Spirited Kerala consumes legal liquor worth ₹523 crore

Christmas-New Year season registers 16% rise in sale

January 02, 2020 09:16 pm | Updated January 03, 2020 12:30 pm IST - Thiruvananthapuram

Kerala bid a spirited goodbye to 2019 by imbibing nearly ₹523 crore of legal liquor.

Citizens in Thiruvananthapuram followed by their compatriots in Kochi bought more legal liquor than residents in other urban localities during the Christmas-New Year season of heady indulgence.

Officials said the sale of legal liquor increased by 16% in 2019 compared to the same period in 2018, according to initial estimates of the Kerala State Beverages Corporation (Bevco), the State-owned liquor wholesale and retail monopoly.

Social acceptance

An excise official attributed the increase in sale to gaining social acceptance for alcohol in family and other get-togethers and functions such as marriages and birthday parties.

Outlets near beach and hill resorts had also registered a marked increase in liquor sales, pointing to the rise in tourist arrivals. The sale of liquor had peaked in clubs and bar hotels that organised New Year eve parties. Many managements kept the bar open till midnight.

The amount of alcohol sold through licensed bar hotels and beer and wine parlours and toddy outlets remained unquantified for now.

Illicit brew

Excise officials conceded that bootleg liquor, homemade fortified wine, hooch and moonshine also appropriated a sizeable segment of the vast market for cheap and hard spirits.

Kerala has the highest per capita consumption of alcohol in the country.

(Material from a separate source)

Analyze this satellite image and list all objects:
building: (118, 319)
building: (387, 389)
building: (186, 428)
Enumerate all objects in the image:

The sale of legal liquor has continued on an upward spiral despite the prohibitive tax on branded alcohol products and an arguably disproportionate number of dry days.

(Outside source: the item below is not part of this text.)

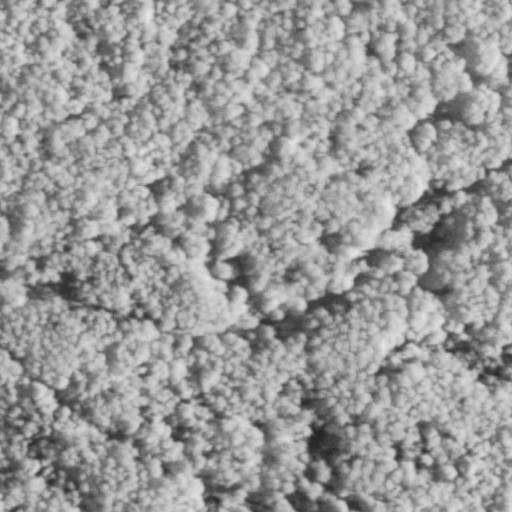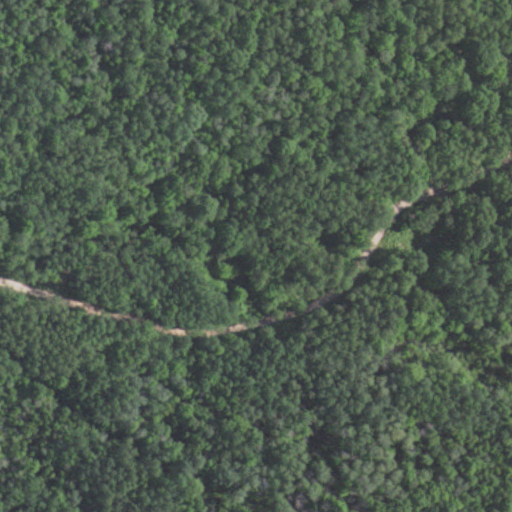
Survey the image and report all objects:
road: (275, 309)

The Left Democratic Front government had raised the legal drinking age from 21 to 23 years in 2017 in an alleged attempt to blunt the Congress-led Opposition's criticism that it had adopted a permissive liquor policy to pander to the interests of bar hoteliers and distillers.

However, officials said the move appeared to have merely driven underage drinking underground.

Officials said that majority of consumers preferred popular brands of cheap Indian made brandy and rum. Premium counters retailing costlier brands and foreign-made foreign liquor also registered high sales.